**Set exercise**
Write out the rows word for word, from the first one down to and including the line that contains "- row: Directors".

**Data for this exercise**
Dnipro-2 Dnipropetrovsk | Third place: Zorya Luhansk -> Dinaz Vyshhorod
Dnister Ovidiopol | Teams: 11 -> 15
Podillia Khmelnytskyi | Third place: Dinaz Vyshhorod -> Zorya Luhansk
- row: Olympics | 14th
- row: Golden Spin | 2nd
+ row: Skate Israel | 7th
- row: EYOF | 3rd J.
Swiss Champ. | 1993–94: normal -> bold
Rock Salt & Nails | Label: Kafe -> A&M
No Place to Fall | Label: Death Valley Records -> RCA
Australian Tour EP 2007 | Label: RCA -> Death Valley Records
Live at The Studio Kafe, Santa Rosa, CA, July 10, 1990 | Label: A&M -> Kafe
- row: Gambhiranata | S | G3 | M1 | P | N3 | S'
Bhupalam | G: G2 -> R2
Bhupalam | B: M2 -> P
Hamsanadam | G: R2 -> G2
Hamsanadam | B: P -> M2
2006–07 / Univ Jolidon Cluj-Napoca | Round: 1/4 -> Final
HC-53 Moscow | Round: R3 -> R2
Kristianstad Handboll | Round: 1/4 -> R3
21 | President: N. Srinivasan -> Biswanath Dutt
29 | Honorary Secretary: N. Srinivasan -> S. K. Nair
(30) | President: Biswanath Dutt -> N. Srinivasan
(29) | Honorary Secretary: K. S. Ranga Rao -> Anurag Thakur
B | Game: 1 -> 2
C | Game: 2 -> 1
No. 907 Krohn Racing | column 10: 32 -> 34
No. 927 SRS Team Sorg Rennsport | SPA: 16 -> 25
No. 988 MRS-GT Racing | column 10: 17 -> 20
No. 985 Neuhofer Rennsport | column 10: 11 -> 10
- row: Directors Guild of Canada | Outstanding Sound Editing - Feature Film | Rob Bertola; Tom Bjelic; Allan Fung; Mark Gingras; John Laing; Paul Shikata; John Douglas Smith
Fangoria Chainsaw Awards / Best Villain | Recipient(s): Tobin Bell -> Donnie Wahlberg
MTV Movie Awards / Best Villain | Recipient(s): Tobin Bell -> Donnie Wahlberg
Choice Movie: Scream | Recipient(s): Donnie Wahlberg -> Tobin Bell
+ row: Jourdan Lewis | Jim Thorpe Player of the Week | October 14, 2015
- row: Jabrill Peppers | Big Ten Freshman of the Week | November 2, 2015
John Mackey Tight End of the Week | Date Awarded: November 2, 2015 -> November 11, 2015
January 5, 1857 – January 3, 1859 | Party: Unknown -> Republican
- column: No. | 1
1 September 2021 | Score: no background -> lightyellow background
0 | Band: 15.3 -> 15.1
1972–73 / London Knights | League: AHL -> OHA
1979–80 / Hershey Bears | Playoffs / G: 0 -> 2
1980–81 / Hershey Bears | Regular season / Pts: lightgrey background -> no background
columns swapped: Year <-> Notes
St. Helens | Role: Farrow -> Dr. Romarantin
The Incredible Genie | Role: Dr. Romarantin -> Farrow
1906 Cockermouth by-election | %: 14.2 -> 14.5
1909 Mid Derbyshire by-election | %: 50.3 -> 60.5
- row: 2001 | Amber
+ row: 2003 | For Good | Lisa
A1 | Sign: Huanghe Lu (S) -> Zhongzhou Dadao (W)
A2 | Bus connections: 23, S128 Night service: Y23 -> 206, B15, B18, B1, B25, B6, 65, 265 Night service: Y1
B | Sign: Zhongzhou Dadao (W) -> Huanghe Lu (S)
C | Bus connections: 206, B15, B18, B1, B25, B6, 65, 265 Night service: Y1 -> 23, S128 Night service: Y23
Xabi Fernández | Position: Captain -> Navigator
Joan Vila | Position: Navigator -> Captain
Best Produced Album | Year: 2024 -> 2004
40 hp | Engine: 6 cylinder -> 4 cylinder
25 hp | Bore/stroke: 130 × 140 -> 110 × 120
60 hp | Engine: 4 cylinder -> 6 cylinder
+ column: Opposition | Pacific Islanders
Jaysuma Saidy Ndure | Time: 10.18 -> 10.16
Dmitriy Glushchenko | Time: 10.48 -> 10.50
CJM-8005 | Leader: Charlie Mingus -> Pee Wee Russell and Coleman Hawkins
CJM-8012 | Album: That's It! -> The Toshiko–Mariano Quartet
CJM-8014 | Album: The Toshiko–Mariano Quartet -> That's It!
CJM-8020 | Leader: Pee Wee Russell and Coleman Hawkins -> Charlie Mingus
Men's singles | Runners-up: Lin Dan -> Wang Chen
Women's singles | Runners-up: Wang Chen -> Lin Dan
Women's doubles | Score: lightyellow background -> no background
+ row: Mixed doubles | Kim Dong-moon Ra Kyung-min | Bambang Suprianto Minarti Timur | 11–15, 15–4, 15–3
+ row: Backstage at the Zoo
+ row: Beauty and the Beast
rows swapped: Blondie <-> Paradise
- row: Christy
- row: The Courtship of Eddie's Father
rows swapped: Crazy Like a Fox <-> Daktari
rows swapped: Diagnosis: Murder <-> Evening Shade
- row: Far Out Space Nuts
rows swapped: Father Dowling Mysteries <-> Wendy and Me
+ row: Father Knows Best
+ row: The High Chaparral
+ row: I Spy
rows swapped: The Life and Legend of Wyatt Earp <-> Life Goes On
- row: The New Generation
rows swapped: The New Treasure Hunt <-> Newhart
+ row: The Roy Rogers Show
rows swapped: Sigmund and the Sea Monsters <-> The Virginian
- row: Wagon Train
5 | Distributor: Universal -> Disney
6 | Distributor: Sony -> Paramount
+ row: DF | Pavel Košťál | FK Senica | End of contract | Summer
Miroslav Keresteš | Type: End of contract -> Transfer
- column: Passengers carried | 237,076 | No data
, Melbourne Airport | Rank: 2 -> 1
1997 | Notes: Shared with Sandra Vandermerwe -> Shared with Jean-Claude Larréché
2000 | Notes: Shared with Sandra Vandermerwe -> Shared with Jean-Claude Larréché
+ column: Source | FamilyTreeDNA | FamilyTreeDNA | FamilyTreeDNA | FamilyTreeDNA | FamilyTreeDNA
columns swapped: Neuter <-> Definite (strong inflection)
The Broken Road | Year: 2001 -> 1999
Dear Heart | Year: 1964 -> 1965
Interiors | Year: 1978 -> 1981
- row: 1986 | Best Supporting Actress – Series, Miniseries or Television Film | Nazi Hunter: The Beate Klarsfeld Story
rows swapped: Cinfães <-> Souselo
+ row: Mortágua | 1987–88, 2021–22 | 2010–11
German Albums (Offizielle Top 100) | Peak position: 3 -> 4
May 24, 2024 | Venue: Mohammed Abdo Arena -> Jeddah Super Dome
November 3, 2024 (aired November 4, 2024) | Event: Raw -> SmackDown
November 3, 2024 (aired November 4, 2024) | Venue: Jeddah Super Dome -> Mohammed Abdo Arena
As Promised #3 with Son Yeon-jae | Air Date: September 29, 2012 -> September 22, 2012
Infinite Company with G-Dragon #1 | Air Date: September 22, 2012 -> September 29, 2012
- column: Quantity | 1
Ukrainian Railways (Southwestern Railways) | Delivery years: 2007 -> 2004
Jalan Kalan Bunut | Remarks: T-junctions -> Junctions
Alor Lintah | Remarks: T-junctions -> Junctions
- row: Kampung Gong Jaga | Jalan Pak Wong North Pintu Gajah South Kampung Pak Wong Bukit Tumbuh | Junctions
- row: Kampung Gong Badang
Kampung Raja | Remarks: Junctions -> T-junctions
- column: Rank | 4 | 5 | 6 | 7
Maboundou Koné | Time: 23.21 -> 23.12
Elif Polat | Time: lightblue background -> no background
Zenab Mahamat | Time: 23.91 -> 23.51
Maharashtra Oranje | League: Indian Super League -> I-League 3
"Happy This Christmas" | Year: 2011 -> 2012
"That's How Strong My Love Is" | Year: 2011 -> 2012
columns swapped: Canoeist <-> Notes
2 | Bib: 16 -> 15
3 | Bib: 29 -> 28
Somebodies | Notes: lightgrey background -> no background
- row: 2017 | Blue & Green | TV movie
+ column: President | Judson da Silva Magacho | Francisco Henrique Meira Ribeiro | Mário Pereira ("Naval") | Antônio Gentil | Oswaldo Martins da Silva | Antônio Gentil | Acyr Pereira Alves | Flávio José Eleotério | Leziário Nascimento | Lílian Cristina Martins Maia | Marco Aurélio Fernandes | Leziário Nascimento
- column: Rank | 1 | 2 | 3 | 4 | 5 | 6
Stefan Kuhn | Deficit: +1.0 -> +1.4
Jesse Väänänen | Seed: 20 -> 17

**Right answer**
Dnipro-2 Dnipropetrovsk | Third place: Zorya Luhansk -> Dinaz Vyshhorod
Dnister Ovidiopol | Teams: 11 -> 15
Podillia Khmelnytskyi | Third place: Dinaz Vyshhorod -> Zorya Luhansk
- row: Olympics | 14th
- row: Golden Spin | 2nd
+ row: Skate Israel | 7th
- row: EYOF | 3rd J.
Swiss Champ. | 1993–94: normal -> bold
Rock Salt & Nails | Label: Kafe -> A&M
No Place to Fall | Label: Death Valley Records -> RCA
Australian Tour EP 2007 | Label: RCA -> Death Valley Records
Live at The Studio Kafe, Santa Rosa, CA, July 10, 1990 | Label: A&M -> Kafe
- row: Gambhiranata | S | G3 | M1 | P | N3 | S'
Bhupalam | G: G2 -> R2
Bhupalam | B: M2 -> P
Hamsanadam | G: R2 -> G2
Hamsanadam | B: P -> M2
2006–07 / Univ Jolidon Cluj-Napoca | Round: 1/4 -> Final
HC-53 Moscow | Round: R3 -> R2
Kristianstad Handboll | Round: 1/4 -> R3
21 | President: N. Srinivasan -> Biswanath Dutt
29 | Honorary Secretary: N. Srinivasan -> S. K. Nair
(30) | President: Biswanath Dutt -> N. Srinivasan
(29) | Honorary Secretary: K. S. Ranga Rao -> Anurag Thakur
B | Game: 1 -> 2
C | Game: 2 -> 1
No. 907 Krohn Racing | column 10: 32 -> 34
No. 927 SRS Team Sorg Rennsport | SPA: 16 -> 25
No. 988 MRS-GT Racing | column 10: 17 -> 20
No. 985 Neuhofer Rennsport | column 10: 11 -> 10
- row: Directors Guild of Canada | Outstanding Sound Editing - Feature Film | Rob Bertola; Tom Bjelic; Allan Fung; Mark Gingras; John Laing; Paul Shikata; John Douglas Smith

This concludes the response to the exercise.